Write the records out once more, exactly as they appear below.

Saved entries:
------------------------------------------------------------------------

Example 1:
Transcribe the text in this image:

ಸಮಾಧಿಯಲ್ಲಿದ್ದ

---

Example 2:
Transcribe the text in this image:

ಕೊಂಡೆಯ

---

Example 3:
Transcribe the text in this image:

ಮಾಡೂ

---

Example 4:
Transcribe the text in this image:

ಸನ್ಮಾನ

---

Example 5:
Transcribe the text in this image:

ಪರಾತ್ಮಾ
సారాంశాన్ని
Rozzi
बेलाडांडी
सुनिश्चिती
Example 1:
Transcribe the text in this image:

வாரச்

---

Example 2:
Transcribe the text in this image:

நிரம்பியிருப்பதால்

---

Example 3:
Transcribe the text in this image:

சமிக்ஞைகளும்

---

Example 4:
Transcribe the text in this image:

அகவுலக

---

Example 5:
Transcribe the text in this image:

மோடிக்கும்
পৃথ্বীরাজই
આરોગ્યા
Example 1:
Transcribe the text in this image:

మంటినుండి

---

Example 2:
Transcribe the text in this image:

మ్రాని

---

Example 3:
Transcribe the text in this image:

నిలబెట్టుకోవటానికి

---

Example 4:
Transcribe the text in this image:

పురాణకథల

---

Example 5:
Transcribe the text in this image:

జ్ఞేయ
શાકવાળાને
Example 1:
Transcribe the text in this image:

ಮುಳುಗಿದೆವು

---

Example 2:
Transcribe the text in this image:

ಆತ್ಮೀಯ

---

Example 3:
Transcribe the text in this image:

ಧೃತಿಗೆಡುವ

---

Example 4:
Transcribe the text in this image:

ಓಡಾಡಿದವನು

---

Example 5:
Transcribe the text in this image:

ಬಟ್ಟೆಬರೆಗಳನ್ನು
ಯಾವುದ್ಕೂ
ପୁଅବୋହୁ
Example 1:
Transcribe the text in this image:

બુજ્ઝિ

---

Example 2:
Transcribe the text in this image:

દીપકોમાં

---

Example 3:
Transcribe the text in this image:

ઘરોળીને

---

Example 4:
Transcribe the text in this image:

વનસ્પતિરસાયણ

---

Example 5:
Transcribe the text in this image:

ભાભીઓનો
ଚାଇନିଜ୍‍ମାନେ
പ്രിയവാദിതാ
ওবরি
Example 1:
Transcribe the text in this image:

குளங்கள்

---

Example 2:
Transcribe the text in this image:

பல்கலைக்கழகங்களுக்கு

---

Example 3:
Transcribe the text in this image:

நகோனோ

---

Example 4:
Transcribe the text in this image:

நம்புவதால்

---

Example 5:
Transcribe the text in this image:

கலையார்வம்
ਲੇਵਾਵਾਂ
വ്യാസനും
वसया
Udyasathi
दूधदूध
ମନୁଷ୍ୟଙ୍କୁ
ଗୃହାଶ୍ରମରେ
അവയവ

------------------------------------------------------------------------

Your response:
Example 1:
Transcribe the text in this image:

ಸಮಾಧಿಯಲ್ಲಿದ್ದ

---

Example 2:
Transcribe the text in this image:

ಕೊಂಡೆಯ

---

Example 3:
Transcribe the text in this image:

ಮಾಡೂ

---

Example 4:
Transcribe the text in this image:

ಸನ್ಮಾನ

---

Example 5:
Transcribe the text in this image:

ಪರಾತ್ಮಾ
సారాంశాన్ని
Rozzi
बेलाडांडी
सुनिश्चिती
Example 1:
Transcribe the text in this image:

வாரச்

---

Example 2:
Transcribe the text in this image:

நிரம்பியிருப்பதால்

---

Example 3:
Transcribe the text in this image:

சமிக்ஞைகளும்

---

Example 4:
Transcribe the text in this image:

அகவுலக

---

Example 5:
Transcribe the text in this image:

மோடிக்கும்
পৃথ্বীরাজই
આરોગ્યા
Example 1:
Transcribe the text in this image:

మంటినుండి

---

Example 2:
Transcribe the text in this image:

మ్రాని

---

Example 3:
Transcribe the text in this image:

నిలబెట్టుకోవటానికి

---

Example 4:
Transcribe the text in this image:

పురాణకథల

---

Example 5:
Transcribe the text in this image:

జ్ఞేయ
શાકવાળાને
Example 1:
Transcribe the text in this image:

ಮುಳುಗಿದೆವು

---

Example 2:
Transcribe the text in this image:

ಆತ್ಮೀಯ

---

Example 3:
Transcribe the text in this image:

ಧೃತಿಗೆಡುವ

---

Example 4:
Transcribe the text in this image:

ಓಡಾಡಿದವನು

---

Example 5:
Transcribe the text in this image:

ಬಟ್ಟೆಬರೆಗಳನ್ನು
ಯಾವುದ್ಕೂ
ପୁଅବୋହୁ
Example 1:
Transcribe the text in this image:

બુજ્ઝિ

---

Example 2:
Transcribe the text in this image:

દીપકોમાં

---

Example 3:
Transcribe the text in this image:

ઘરોળીને

---

Example 4:
Transcribe the text in this image:

વનસ્પતિરસાયણ

---

Example 5:
Transcribe the text in this image:

ભાભીઓનો
ଚାଇନିଜ୍‍ମାନେ
പ്രിയവാദിതാ
ওবরি
Example 1:
Transcribe the text in this image:

குளங்கள்

---

Example 2:
Transcribe the text in this image:

பல்கலைக்கழகங்களுக்கு

---

Example 3:
Transcribe the text in this image:

நகோனோ

---

Example 4:
Transcribe the text in this image:

நம்புவதால்

---

Example 5:
Transcribe the text in this image:

கலையார்வம்
ਲੇਵਾਵਾਂ
വ്യാസനും
वसया
Udyasathi
दूधदूध
ମନୁଷ୍ୟଙ୍କୁ
ଗୃହାଶ୍ରମରେ
അവയവ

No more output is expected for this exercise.